* _WHAT IS NEEDED_
Reproduce every line of the data below verbatim, keeping the original order.

* _DATA SECTION_

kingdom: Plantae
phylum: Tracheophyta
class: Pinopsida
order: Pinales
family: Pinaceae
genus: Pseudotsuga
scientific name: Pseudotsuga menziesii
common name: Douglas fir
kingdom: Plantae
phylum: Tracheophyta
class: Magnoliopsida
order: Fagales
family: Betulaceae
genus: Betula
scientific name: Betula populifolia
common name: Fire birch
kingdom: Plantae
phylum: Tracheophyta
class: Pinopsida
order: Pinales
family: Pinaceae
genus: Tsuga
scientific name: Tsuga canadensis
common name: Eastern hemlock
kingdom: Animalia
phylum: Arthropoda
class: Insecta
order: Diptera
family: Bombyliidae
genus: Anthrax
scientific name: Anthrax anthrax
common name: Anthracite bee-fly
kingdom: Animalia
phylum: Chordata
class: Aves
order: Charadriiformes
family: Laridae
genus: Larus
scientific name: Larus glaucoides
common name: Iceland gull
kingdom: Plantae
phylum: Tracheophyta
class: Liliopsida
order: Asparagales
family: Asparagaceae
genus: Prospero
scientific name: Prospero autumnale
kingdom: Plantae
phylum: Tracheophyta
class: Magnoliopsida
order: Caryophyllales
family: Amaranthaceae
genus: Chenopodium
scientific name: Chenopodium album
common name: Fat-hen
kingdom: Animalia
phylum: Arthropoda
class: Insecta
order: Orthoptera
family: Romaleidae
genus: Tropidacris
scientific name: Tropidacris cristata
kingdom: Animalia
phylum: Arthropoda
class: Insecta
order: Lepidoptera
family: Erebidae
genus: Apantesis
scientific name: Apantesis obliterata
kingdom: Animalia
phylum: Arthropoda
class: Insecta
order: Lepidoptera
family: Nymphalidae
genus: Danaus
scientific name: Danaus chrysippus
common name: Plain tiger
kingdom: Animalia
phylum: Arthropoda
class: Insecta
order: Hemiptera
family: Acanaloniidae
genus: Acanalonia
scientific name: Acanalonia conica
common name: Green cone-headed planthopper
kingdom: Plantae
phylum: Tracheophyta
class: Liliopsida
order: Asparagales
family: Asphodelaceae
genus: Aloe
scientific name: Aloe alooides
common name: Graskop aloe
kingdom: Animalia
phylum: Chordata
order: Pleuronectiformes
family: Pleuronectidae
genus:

* _FINAL RESULT_
kingdom: Plantae
phylum: Tracheophyta
class: Pinopsida
order: Pinales
family: Pinaceae
genus: Pseudotsuga
scientific name: Pseudotsuga menziesii
common name: Douglas fir
kingdom: Plantae
phylum: Tracheophyta
class: Magnoliopsida
order: Fagales
family: Betulaceae
genus: Betula
scientific name: Betula populifolia
common name: Fire birch
kingdom: Plantae
phylum: Tracheophyta
class: Pinopsida
order: Pinales
family: Pinaceae
genus: Tsuga
scientific name: Tsuga canadensis
common name: Eastern hemlock
kingdom: Animalia
phylum: Arthropoda
class: Insecta
order: Diptera
family: Bombyliidae
genus: Anthrax
scientific name: Anthrax anthrax
common name: Anthracite bee-fly
kingdom: Animalia
phylum: Chordata
class: Aves
order: Charadriiformes
family: Laridae
genus: Larus
scientific name: Larus glaucoides
common name: Iceland gull
kingdom: Plantae
phylum: Tracheophyta
class: Liliopsida
order: Asparagales
family: Asparagaceae
genus: Prospero
scientific name: Prospero autumnale
kingdom: Plantae
phylum: Tracheophyta
class: Magnoliopsida
order: Caryophyllales
family: Amaranthaceae
genus: Chenopodium
scientific name: Chenopodium album
common name: Fat-hen
kingdom: Animalia
phylum: Arthropoda
class: Insecta
order: Orthoptera
family: Romaleidae
genus: Tropidacris
scientific name: Tropidacris cristata
kingdom: Animalia
phylum: Arthropoda
class: Insecta
order: Lepidoptera
family: Erebidae
genus: Apantesis
scientific name: Apantesis obliterata
kingdom: Animalia
phylum: Arthropoda
class: Insecta
order: Lepidoptera
family: Nymphalidae
genus: Danaus
scientific name: Danaus chrysippus
common name: Plain tiger
kingdom: Animalia
phylum: Arthropoda
class: Insecta
order: Hemiptera
family: Acanaloniidae
genus: Acanalonia
scientific name: Acanalonia conica
common name: Green cone-headed planthopper
kingdom: Plantae
phylum: Tracheophyta
class: Liliopsida
order: Asparagales
family: Asphodelaceae
genus: Aloe
scientific name: Aloe alooides
common name: Graskop aloe
kingdom: Animalia
phylum: Chordata
order: Pleuronectiformes
family: Pleuronectidae
genus:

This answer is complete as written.